(MATERIAL PROVIDED)

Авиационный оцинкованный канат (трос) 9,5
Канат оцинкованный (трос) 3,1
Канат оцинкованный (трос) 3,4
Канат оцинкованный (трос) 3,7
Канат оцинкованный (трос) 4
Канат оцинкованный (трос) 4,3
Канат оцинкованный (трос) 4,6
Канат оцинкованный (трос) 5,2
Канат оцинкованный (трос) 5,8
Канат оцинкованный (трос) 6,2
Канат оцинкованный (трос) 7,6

(End MATERIAL PROVIDED)

Retype all of the data word for word.

Авиационный оцинкованный канат (трос) 9,5
Канат оцинкованный (трос) 3,1
Канат оцинкованный (трос) 3,4
Канат оцинкованный (трос) 3,7
Канат оцинкованный (трос) 4
Канат оцинкованный (трос) 4,3
Канат оцинкованный (трос) 4,6
Канат оцинкованный (трос) 5,2
Канат оцинкованный (трос) 5,8
Канат оцинкованный (трос) 6,2
Канат оцинкованный (трос) 7,6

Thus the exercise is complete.